The Name Node
In Hadoop we have the concept of masters and slaves; basically it is one master and many slaves. There is no limit to the number of slaves the master can handle and there is no need to maintain any specific ratio between the master and slaves as well. The master node is called the Name Node and it is denoted as NN and all the slaves individually are called Data Nodes, denoted as DN.
So, why is the Name Node called so and what it is that the Name Node actually does?
- It is a physical machine that manages both directory namespace manager and inode table for HDFS.
- A Name Node can interact with a client, it can interact with a Data Node and it can also interact with a secondary Name Node.
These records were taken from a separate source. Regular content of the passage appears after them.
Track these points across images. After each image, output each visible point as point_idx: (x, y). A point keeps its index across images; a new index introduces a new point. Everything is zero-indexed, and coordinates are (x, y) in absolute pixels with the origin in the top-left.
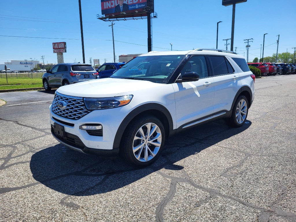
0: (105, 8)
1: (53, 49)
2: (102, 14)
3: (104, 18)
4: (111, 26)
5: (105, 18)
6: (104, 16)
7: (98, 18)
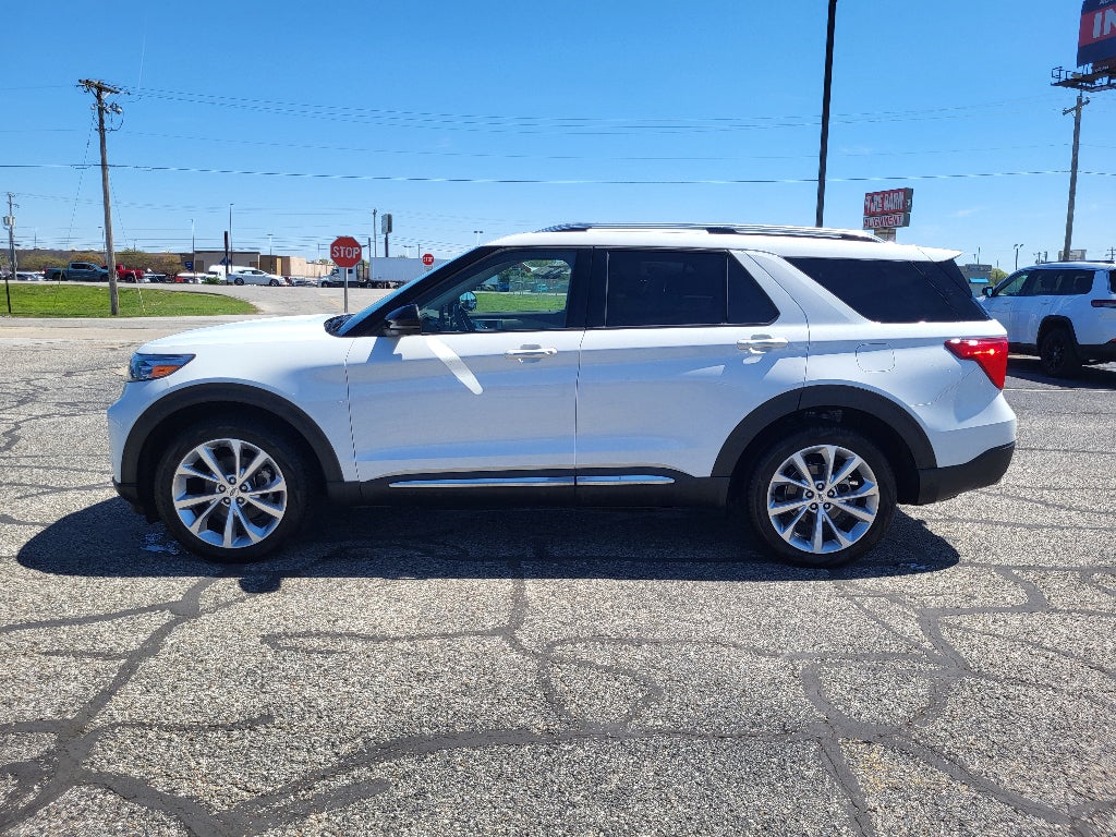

- The Name Node contains two critical tables: the first one is filename to block sequence mapping and this is called the namespace. The indicates that if you store a file in HDFS it is split into blocks and this namespace contains the information about which file is split into which blocks. The second one is blocks to data node mapping; this is called as the node. Depending on the replication factor, each block is stored in 3 different data nodes by default. So, this inode contains the information pertaining to which block is stored in which data nodes. So, these are the two critical tables that are controlled by the Name Node.
- The Name Node filesystem metadata contains FSimage and edit log. FSimage represents the snapshot of the filesystem namespace. Edit logs are the files into which the transactions or modifications to the filesystem are written once the latest FSimage is created. Hence, both the FSimage and editlog will be in the disk before the Name Node starts; on starting the Name Node both the FSimage and edit logs will be loaded into the Name Node’s RAM.
- FSimage and the dialog together constitute the filesystem; hence the Name Node tries to merge both these together and this process is called checkpoint. The Name Node does the checkpoint only during start up.
- After the completion of a checkpoint, it will constitute a new FSimage by merging the previous FSimage and edit log and the new FSimage is written to disk again. Then a new editlog file is created, which is an empty file. Whenever you are writing new modifications to the filesystem they will be entered in the editlog.